You will be generating two files. The first will be the private key used only by the Runtime. Run the following command to generate the private key file:

openssl genrsa -out server.key 2048

The second file will be your public key certificate, this file will be used by the Runtime and Designer. Run the following command in the same directory where you ran the last:

openssl req -new -x509 -sha256 -key server.key -out server.crt -days 3650

You will be asked a series of questions when running this command. Some of these can be left blank. The most important question will be the Common Name of the public key certificate. The Common Name must be the domain or server name of the Runtime instance you are trying to secure. This means you will be following this tutorial for each Runtime instance you wish to access securely via the Designer. If the Runtime is accessed via eastus.example.org for example than the Common Name must be eastus.example.org

If the Common Name is incorrect, then the Designer will not be able to connect to the Runtime.

Once you've completed these commands, you should have the following files created:

  • server.key

  • server.crt

3. Configuring Sanbox Runtime

Copy Files

Copy server.key and server.crt to the working directory of your Sanbox Runtime instance or somewhere where they will be accessible to the Runtime.

Modify Configuration

Modify the Runtime configuration (runtime.json or environment variable), changing the Designer section.

  • Set SecureServer to true

  • Set CertPath to server.crt if you placed the file in the working directory, or an absolute path to wherever you did place it.

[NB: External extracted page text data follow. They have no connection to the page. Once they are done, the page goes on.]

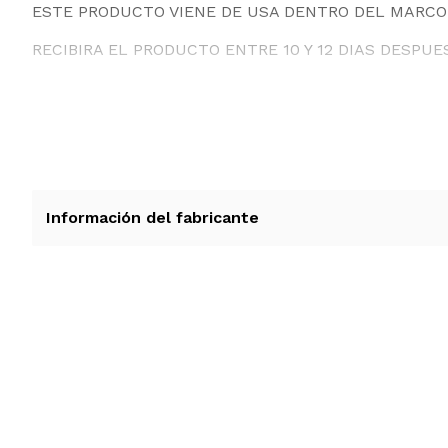
ESTE PRODUCTO VIENE DE USA DENTRO DEL MARCO 
RECIBIRA EL PRODUCTO ENTRE 10 Y 12 DIAS DESPUE
Información del fabricante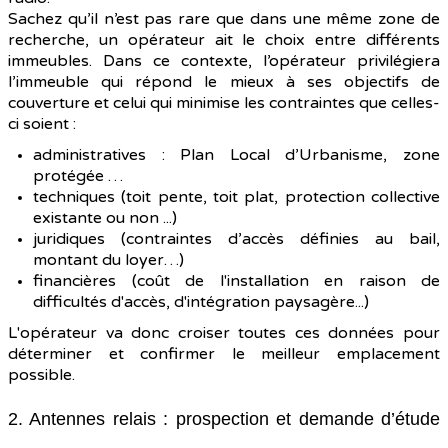
Sachez qu’il n’est pas rare que dans une même zone de
recherche, un opérateur ait le choix entre différents
immeubles. Dans ce contexte, l’opérateur privilégiera
l’immeuble qui répond le mieux à ses objectifs de
couverture et celui qui minimise les contraintes que celles-
ci soient :
administratives : Plan Local d’Urbanisme, zone
protégée …
techniques (toit pente, toit plat, protection collective
existante ou non ...)
juridiques (contraintes d’accès définies au bail,
montant du loyer…)
financières (coût de l'installation en raison de
difficultés d'accès, d'intégration paysagère...)
L'opérateur va donc croiser toutes ces données pour
déterminer et confirmer le meilleur emplacement
possible.
2. Antennes relais : prospection et demande d’étude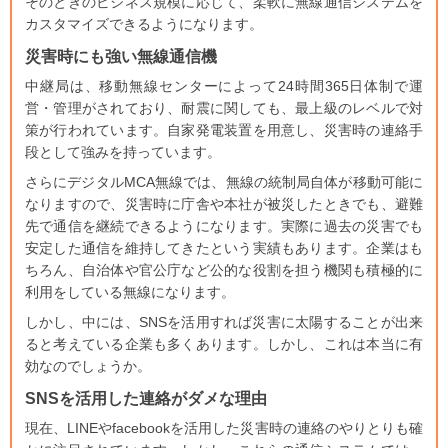
そのときのビジネス規模に応じて、柔軟に無線通信システムを
カスタマイズできるようになります。
災害時にも強い無線通信機
中継局は、移動無線センターによって
24
時間
365
日体制で運
営・管理がされており、耐震に関しても、最上級のレベルで対
策が行われています。自家発電装置を用意し、災害時の連絡手
段として強みを持っています。
さらにデジタル
MCA
無線では、無線の統制局自体が移動可能に
なりますので、災害時に庁舎や本社が被災したときでも、避難
先で通信を継続できるようになります。実際に過去の災害でも
安定した通信を維持してきたという実績もあります。企業はも
ちろん、自治体や官公庁など公的な役割を担う機関も積極的に
利用をしている無線になります。
しかし、中には、SNSを活用すれば災害に太陽することが出来
ると考えている企業も多くあります。しかし、これは本当に有
効なのでしょうか。
SNSを活用した連絡がダメな理由
現在、LINEやfacebookを活用した災害時の連絡のやりとりも確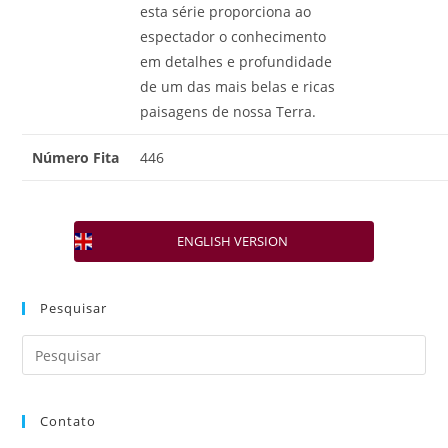
esta série proporciona ao
espectador o conhecimento
em detalhes e profundidade
de um das mais belas e ricas
paisagens de nossa Terra.
Número Fita
446
ENGLISH VERSION
Pesquisar
Contato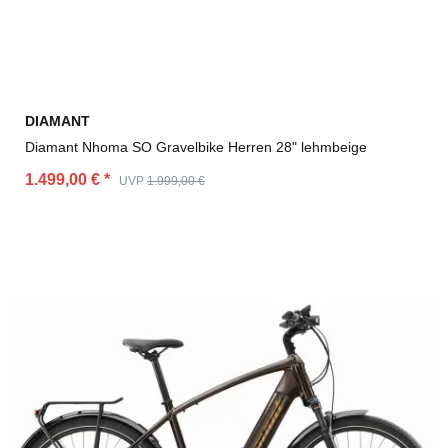
DIAMANT
Diamant Nhoma SO Gravelbike Herren 28" lehmbeige
1.499,00 €
*
UVP
1.999,00 €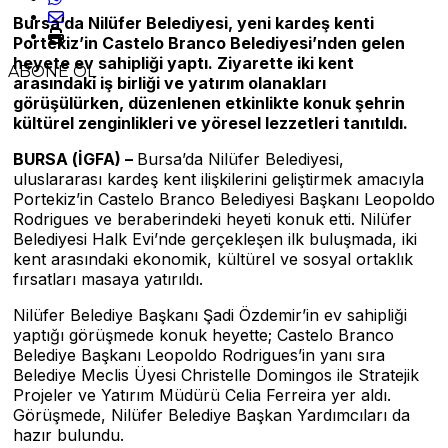
Bursa’da Nilüfer Belediyesi, yeni kardeş kenti
Portekiz’in Castelo Branco Belediyesi’nden gelen
heyete ev sahipliği yaptı. Ziyarette iki kent
ABONE OL
arasındaki iş birliği ve yatırım olanakları
görüşülürken, düzenlenen etkinlikte konuk şehrin
kültürel zenginlikleri ve yöresel lezzetleri tanıtıldı.
BURSA (İGFA) –
Bursa’da Nilüfer Belediyesi,
uluslararası kardeş kent ilişkilerini geliştirmek amacıyla
Portekiz’in Castelo Branco Belediyesi Başkanı Leopoldo
Rodrigues ve beraberindeki heyeti konuk etti. Nilüfer
Belediyesi Halk Evi’nde gerçekleşen ilk buluşmada, iki
kent arasındaki ekonomik, kültürel ve sosyal ortaklık
fırsatları masaya yatırıldı.
Nilüfer Belediye Başkanı Şadi Özdemir’in ev sahipliği
yaptığı görüşmede konuk heyette; Castelo Branco
Belediye Başkanı Leopoldo Rodrigues’in yanı sıra
Belediye Meclis Üyesi Christelle Domingos ile Stratejik
Projeler ve Yatırım Müdürü Celia Ferreira yer aldı.
Görüşmede, Nilüfer Belediye Başkan Yardımcıları da
hazır bulundu.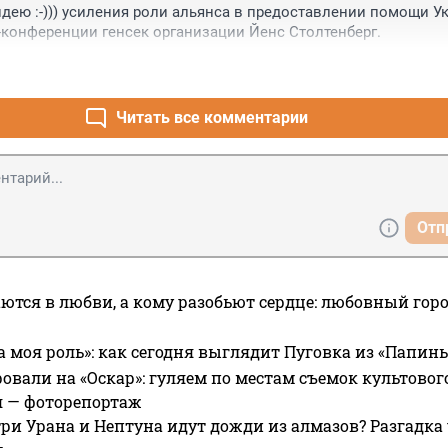
дею :-))) усиления роли альянса в предоставлении помощи Укр
-конференции генсек организации Йенс Столтенберг.
Читать все комментарии
Отп
ются в любви, а кому разобьют сердце: любовный гор
а моя роль»: как сегодня выглядит Пуговка из «Папин
овали на «Оскар»: гуляем по местам съемок культово
я — фоторепортаж
ри Урана и Нептуна идут дожди из алмазов? Разгадка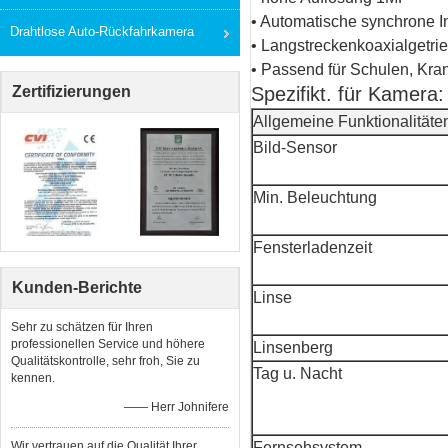
• Automatische synchrone I
Drahtlose Auto-Rückfahrkamera
• Langstreckenkoaxialgetr
• Passend für Schulen, Kra
Zertifizierungen
Spezifikt. für Kamera:
Allgemeine Funktionalitäte
Bild-Sensor
Min. Beleuchtung
Fensterladenzeit
Kunden-Berichte
Linse
Sehr zu schätzen für Ihren
professionellen Service und höhere
Linsenberg
Qualitätskontrolle, sehr froh, Sie zu
Tag u. Nacht
kennen.
—— Herr Johnifere
Wir vertrauen auf die Qualität Ihrer
Fernsehsystem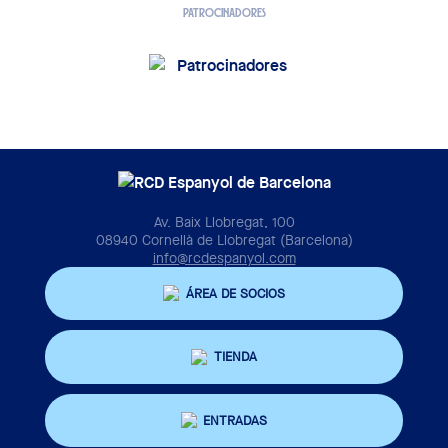
PATROCINADORES
Av. Baix Llobregat, 100
08940 Cornellà de Llobregat (Barcelona)
info@rcdespanyol.com
ÁREA DE SOCIOS
TIENDA
ENTRADAS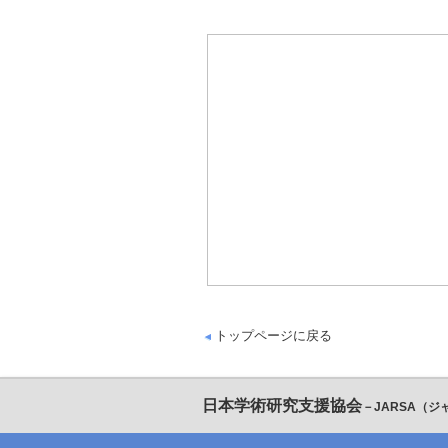
トップページに戻る
日本学術研究支援協会
－JARSA（ジ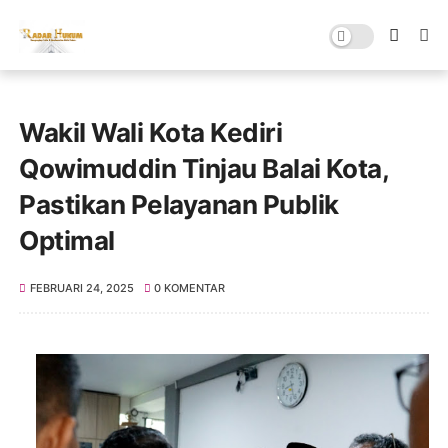
Wakil Wali Kota Kediri
Qowimuddin Tinjau Balai Kota,
Pastikan Pelayanan Publik
Optimal
FEBRUARI 24, 2025
0 KOMENTAR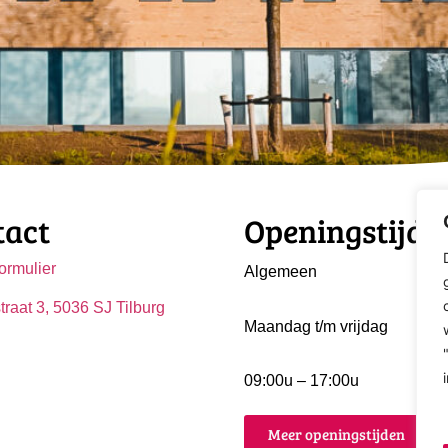
tact
Openingstijde
ormulier
Algemeen
traat 3, 5036 SJ Tilburg
Maandag t/m vrijdag
09:00u – 17:00u
Meer openingstijden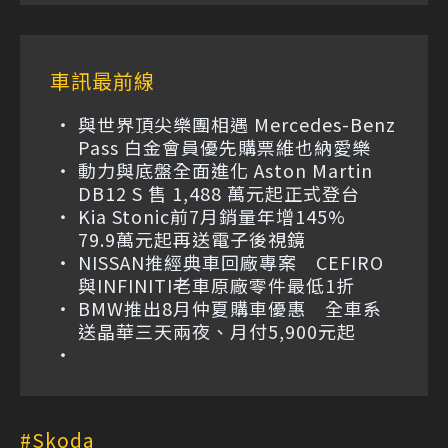
車訊最前線
與世界頂尖樂團相遇 Mercedes-Benz
Pass 白金會員優先購票維也納愛樂
動力與底盤全面進化 Aston Martin
DB12 S 售 1,488 萬元起正式登台
Kia Stonic前7月銷量年增145%
79.9萬元起再送電子後視鏡
NISSAN推經典車回廠專案 CEFIRO
與INFINITI老車原廠零件最低1折
BMW推出8月仲夏購車優惠 全車系
送晶華三天兩夜、月付5,900元起
Skoda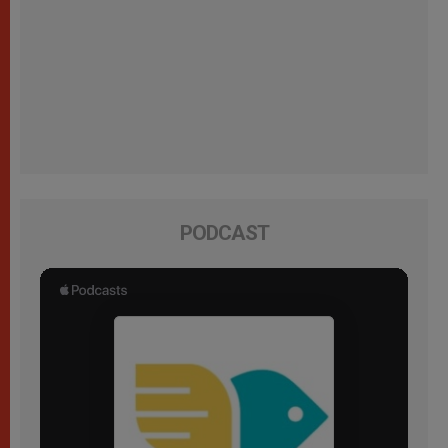
PODCAST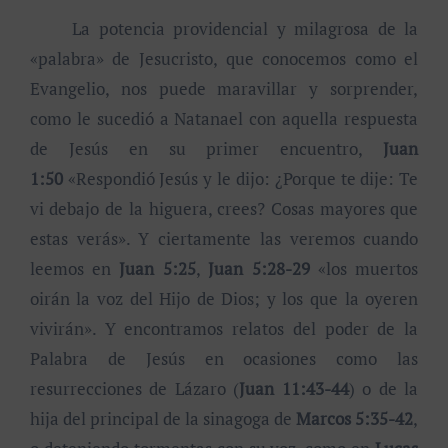
La potencia providencial y milagrosa de la
«palabra» de Jesucristo, que conocemos como el
Evangelio, nos puede maravillar y sorprender,
como le sucedió a Natanael con aquella respuesta
de Jesús en su primer encuentro,
Juan
1:50
«Respondió Jesús y le dijo: ¿Porque te dije: Te
vi debajo de la higuera, crees? Cosas mayores que
estas verás». Y ciertamente las veremos cuando
leemos en
Juan 5:25
,
Juan 5:28-29
«los muertos
oirán la voz del Hijo de Dios; y los que la oyeren
vivirán». Y encontramos relatos del poder de la
Palabra de Jesús en ocasiones como las
resurrecciones de Lázaro (
Juan 11:43-44
) o de la
hija del principal de la sinagoga de
Marcos 5:35-42
,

  • Set PrivateKeyPath to server.key if you placed the file in the working directory, or an absolute path to wherever you did place it.

Example configuration:

"Designer": {
"AllowDesigner": true,
"HostName": "0.0.0.0",
"Port": 50155,
"SecureServer": true,
"CertPath": "server.crt",
"PrivateKeyPath": "server.key"
},

4. Configuring Sanbox Designer

Distribute server.crt to each workstation that will be connecting to the Runtime in question. You can either use the file as is, or install it to your workstation's certificate manager.

Do not distribute the private key file server.key to anywhere but the Runtime, it must be kept secret.

Option 1: Using Certificate File As Is

First, open Sanbox Designer and edit the Runtime connection using the Runtime Connection Manager screen located under the Other Windows button.

Location of Other Windows button

Edit the connection and check the Secure Connection checkbox. If the Use System Root Certificates box is checked, uncheck it, then browse to the server.crt file. Finally, connect to the Runtime. Your connection is now secure. The server.crt file should not be moved or deleted from the location you specified.

Option 2: Installing the Certificate File

With the certificate file on the workstation running Sanbox Designer, double-click the file and click the install certificate button.

On the next screen, choose Local Machine as the store location.

Click Next. On the next screen choose the Place all certificates in the following store option and browse to the Trusted Root Certification Authorities store.

Finally, click Next then Finish. Open Sanbox Designer and modify your Runtime Connection using the Runtime Connection Manager mentioned in Option 1. Check the Secure Connection check box then make sure Use System Root Certificates is checked. You are now able to connect to the Runtime securely.